-------- Provided information

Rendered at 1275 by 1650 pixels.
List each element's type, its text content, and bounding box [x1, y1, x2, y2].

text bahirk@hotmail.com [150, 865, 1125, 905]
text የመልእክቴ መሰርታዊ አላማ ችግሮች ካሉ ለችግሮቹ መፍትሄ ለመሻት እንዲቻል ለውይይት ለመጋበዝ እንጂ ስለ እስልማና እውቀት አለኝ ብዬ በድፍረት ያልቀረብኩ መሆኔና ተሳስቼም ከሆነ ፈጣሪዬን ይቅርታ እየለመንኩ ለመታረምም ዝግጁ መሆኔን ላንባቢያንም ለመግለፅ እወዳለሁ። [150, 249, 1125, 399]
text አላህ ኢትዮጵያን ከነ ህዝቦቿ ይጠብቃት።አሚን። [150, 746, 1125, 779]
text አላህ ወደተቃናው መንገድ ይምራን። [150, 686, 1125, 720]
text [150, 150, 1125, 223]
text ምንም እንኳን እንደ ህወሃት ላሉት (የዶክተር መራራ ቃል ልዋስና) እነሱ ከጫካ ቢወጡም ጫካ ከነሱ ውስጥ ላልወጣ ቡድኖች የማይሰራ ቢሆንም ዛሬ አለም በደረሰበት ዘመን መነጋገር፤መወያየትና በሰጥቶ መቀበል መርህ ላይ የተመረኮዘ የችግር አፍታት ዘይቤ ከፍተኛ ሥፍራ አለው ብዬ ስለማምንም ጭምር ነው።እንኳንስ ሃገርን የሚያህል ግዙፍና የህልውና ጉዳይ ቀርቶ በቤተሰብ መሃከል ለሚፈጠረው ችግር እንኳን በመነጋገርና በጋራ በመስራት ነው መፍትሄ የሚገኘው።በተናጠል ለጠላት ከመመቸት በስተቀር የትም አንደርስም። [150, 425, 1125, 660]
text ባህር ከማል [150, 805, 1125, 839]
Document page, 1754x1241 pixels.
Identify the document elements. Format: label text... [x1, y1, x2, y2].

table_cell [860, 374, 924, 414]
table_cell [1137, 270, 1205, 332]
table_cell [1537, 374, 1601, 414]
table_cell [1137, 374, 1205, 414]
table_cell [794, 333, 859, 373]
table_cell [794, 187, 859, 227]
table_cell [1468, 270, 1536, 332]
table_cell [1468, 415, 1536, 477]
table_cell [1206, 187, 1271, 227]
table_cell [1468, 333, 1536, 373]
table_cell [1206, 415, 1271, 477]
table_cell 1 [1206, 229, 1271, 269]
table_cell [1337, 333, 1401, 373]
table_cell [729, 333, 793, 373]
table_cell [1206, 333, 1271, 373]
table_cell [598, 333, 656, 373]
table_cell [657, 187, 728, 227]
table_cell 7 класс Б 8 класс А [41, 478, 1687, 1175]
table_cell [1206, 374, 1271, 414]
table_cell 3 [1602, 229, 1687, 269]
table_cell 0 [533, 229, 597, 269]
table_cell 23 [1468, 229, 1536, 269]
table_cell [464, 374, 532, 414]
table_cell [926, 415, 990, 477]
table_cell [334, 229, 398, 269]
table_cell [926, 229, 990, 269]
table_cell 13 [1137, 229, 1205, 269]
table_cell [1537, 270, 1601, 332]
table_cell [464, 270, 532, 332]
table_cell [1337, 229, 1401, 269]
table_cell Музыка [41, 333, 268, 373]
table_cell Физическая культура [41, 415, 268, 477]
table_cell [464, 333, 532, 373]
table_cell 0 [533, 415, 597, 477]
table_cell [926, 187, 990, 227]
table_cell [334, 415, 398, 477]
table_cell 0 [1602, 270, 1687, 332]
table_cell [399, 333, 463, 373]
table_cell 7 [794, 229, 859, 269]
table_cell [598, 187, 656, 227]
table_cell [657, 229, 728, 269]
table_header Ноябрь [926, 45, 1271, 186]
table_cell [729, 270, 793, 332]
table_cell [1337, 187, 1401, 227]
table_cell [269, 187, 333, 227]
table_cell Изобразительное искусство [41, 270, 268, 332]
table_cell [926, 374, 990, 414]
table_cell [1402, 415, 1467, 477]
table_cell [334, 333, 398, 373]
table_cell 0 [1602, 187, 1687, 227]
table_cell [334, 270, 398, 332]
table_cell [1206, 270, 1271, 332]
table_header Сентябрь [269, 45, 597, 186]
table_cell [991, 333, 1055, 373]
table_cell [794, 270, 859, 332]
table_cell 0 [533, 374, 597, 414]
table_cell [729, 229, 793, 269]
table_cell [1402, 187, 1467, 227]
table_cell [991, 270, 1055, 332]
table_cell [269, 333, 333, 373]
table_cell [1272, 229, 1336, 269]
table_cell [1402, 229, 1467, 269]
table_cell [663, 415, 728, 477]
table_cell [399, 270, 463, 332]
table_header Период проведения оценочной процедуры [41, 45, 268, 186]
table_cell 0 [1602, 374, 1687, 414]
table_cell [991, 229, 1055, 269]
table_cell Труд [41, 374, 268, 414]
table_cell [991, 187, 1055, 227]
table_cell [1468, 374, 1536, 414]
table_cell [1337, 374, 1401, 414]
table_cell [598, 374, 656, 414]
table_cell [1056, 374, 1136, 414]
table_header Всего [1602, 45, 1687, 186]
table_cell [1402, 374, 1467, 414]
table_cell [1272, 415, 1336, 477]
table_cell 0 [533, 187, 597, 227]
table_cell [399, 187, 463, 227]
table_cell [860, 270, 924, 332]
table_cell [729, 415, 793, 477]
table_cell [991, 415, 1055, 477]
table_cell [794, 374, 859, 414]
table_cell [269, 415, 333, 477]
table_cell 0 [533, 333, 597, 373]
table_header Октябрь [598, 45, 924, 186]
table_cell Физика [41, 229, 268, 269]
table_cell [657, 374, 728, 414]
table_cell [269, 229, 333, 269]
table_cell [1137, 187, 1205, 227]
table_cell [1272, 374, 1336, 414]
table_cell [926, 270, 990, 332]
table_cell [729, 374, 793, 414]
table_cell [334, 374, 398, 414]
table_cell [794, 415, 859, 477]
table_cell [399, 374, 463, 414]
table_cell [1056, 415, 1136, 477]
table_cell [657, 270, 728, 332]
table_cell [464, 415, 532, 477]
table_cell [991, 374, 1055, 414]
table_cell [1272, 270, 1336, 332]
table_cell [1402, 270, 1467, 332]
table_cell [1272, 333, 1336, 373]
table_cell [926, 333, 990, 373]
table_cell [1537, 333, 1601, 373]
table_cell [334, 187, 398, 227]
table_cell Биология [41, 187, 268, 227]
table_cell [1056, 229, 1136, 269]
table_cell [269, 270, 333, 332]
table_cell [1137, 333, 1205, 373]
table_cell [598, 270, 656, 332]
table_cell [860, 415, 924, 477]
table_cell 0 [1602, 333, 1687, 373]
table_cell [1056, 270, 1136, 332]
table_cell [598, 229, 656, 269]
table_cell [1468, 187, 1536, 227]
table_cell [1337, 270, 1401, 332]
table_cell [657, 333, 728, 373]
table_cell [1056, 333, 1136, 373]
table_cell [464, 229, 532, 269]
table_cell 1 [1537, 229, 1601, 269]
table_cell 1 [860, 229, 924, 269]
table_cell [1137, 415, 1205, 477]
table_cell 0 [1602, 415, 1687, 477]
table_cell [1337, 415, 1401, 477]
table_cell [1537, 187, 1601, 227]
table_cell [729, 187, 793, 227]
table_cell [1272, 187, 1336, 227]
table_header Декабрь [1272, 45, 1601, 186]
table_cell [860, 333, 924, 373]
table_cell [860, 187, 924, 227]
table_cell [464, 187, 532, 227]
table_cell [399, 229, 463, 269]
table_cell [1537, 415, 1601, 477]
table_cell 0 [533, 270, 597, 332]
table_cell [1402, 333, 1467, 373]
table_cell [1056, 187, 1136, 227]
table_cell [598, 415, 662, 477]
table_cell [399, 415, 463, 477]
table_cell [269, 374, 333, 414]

----------------

Every line from the data above that contains "መፍትሄ" must appear in the answer.

text የመልእክቴ መሰርታዊ አላማ ችግሮች ካሉ ለችግሮቹ መፍትሄ ለመሻት እንዲቻል ለውይይት ለመጋበዝ እንጂ ስለ እስልማና እውቀት አለኝ ብዬ በድፍረት ያልቀረብኩ መሆኔና ተሳስቼም ከሆነ ፈጣሪዬን ይቅርታ እየለመንኩ ለመታረምም ዝግጁ መሆኔን ላንባቢያንም ለመግለፅ እወዳለሁ። [150, 249, 1125, 399]
text ምንም እንኳን እንደ ህወሃት ላሉት (የዶክተር መራራ ቃል ልዋስና) እነሱ ከጫካ ቢወጡም ጫካ ከነሱ ውስጥ ላልወጣ ቡድኖች የማይሰራ ቢሆንም ዛሬ አለም በደረሰበት ዘመን መነጋገር፤መወያየትና በሰጥቶ መቀበል መርህ ላይ የተመረኮዘ የችግር አፍታት ዘይቤ ከፍተኛ ሥፍራ አለው ብዬ ስለማምንም ጭምር ነው።እንኳንስ ሃገርን የሚያህል ግዙፍና የህልውና ጉዳይ ቀርቶ በቤተሰብ መሃከል ለሚፈጠረው ችግር እንኳን በመነጋገርና በጋራ በመስራት ነው መፍትሄ የሚገኘው።በተናጠል ለጠላት ከመመቸት በስተቀር የትም አንደርስም። [150, 425, 1125, 660]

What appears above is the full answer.